The first question is so incredibly naïve that I almost feel ashamed of answering it. On average, a program with > 512KLOC has 4-100 errors per KLOC [1], and no matter how aggressive the test and how robust the application behave, we can never be sure if the program will always run correctly. Incompatible platform (Windows drivers in Vista OS), regression caused by upgrade (Ariane 5 crash and AT&T outage in 1990)… the possibilities for failures are innumerable…

The second question, however, worth more of our consideration. As the software engineering discipline slowly maturely, we have devised new methodologies and tools such as Test-Driven development, coverage code tools, and model-checking etc that reduces the code defects in the system and also the possibility of disasters. We shouldn’t deny that these tools and conventions improves the quality of the code written by us, but does it guarantee that we will see less software disasters in the future. Any seasoned developer would give a moderate and sensible “probably no”. However, unseasoned and naïve as I am, I give this some thoughts, and I came to a horrid conclusion..

We are bound to see a lot more software disaster. A lot more…

What is a software disaster?

Disaster (n.): a sudden calamitous event bringing great damage, loss, or destruction; broadly : a sudden or great misfortune or failure – Webster Dictionary

Generally speaking, we assume that software disasters are calamitous events that are caused by code defects that result in the loss of financial resources or human lives. Therefore, in the postmortem of these calamities, we focus our efforts in discovering the root cause (the bug) in the code, and seek to provide solutions that prevent and detect these types of defects. The crash of Ariane 5 (caused by number overflow error) and the Patriot missile failure to intercept Scud missile during the first Iraq war [2] (bad floating point arithmetic) are two prominent examples of these types of errors. There are many more of these software disasters, and I’m sure that my fellow classmates, who are smarter and also more experienced, would have dissected the cases and offered their own insights.

Indeed, we now have better programming model and hardware and also methodology to deal with these problems. But “disaster” carries a unique meaning for different people – small and trivial incidents that aren’t noticeable by the majority of us maybe disasters for some. For instance, the AmazonFail event, in which some items in the Amazon database were incorrectly flagged as “adults”, caused many gay-themed books had disappeared from Amazon's sales rankings and search algorithms. As a result, many publishers and authors lost sales, and Amazon was confronted with a PR disaster as initially the action was perceived as anti-gay by the public. Early in the year, Facebook also introduced a privacy flaw during their upgrade, which allowed users to gain access to portions of their friends’ profile that they should not have been able to see. Both incidents occurred no more than three months apart and although most of us may consider them minor, the implications may be disastrous for some.

It is my intention that, as most of us are concentrating our analysis on the causes of the past software disasters (rightfully so and excellently done), I want to take a step back, compare a few “disasters” in the distant past and the recent past, and give my own thoughts about how software disasters have evolved. So first, let us look at a well-studied case, about a software disaster in the distant past.

:: Information shown ::
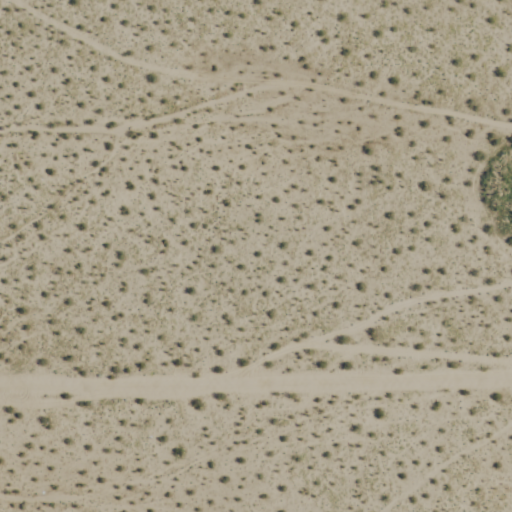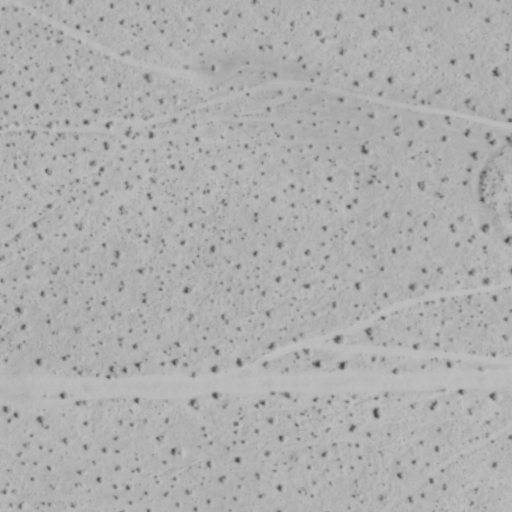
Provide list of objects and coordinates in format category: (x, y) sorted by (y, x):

:: Brief 1 ::
According to the essay on software disasters, why do postmortems of these calamities focus on discovering the bug in the code? Answer in one to three sentences.
:: Brief 2 ::
Carry on the essay on software disasters from its final sentence.
The listing can be set aside for the tasks that follow.

:: Written response 1 ::
Software disasters are generally assumed to be calamitous events caused by code defects that result in the loss of financial resources or human lives. Postmortems therefore concentrate on finding that root cause in the code and on solutions that prevent and detect such defects.

:: Written response 2 ::
During the Good Old Days of AT&T…

n 1990, I was only 8-years-old, and for the majority of us still primarily communicated using phones. But on January 15th 1990, for 9 hours, an estimated 60 thousand people lost their AT&T long distance service. Since it also affected the 800-numbers calls, hotels and car rentals lost sales, and it was estimated that it cost AT&T $60 to $70 million in lost revenues [3].

The cause was of course, inadvertently, due to a bug in the AT&T phone switch software that was introduced during an upgrade.

Back in the days, it took around 20 seconds for a long distance call to get connected. In order to improve the latency, AT&T deployed new software in #4 ESS switching system, which intends to reduces the overhead required in signaling between the switches by eliminating a signal that explicitly indicates if a node is ready to receives traffic, and reduces to the time between dialing and ringing to 4 seconds. The software was deployed to all 114 computers in the AT&T network.

Then, on January 15th 1990, one of the switches in New York started signaling “out-of-service”, and rebooted itself and resumed service. A second switch would receive the signal from the first switch and start processing. However, when another signal from the first switch arrived when the second switch was busy, the signal was not processed properly, and the second switch also signaled “out of service”. One by one, the “out-of-service” signal propagated to the neighboring switches, and eventually to all 114 switches, because they all deployed the same software.

The intermittent “out of service” signals blocks some of the long distance calls. Eventually, the engineers discovered then a switch would signal “out-of-service” when another signal arrives too soon. By reducing the workload of the network which increases the latency between signals, the erratic behavior eventually disappeared from the network. But during the blackout period, it was an estimated that more than 5 million calls were blocked [4].

But the question remains: what causes the switch to erratically signal “out-of-service”? To answer the question, let’s look at a snippet of C code in the #4 ESS switching system that is used for processing incoming signal:

/* ``C'' Fragment to Illustrate AT&T Defect */
do
{
  switch (expression)
  {
      // some code...
      case value:
          if (logical)
          {
              //sequence of statements
              break;
          } else
          {
              //another sequence of statements
          }

      //statements after if...else statement
  }
  //statements after case statement
} while (expression);

The root cause of the disaster is caused by nothing more than the break statement being placed at a wrong location. When the break statement is reached in the code, it would prematurely cause the program to break from the enclosing switch statement. However, this sudden termination was not anticipated – the programmer did not realize that the break statement would terminate the enclosing switch statement. The result of the termination would crash the switching node, causing it to send an “out-of-service” signal to its neighboring nodes (5). The “out-of-service” propagated between nodes and eventually crashed the system.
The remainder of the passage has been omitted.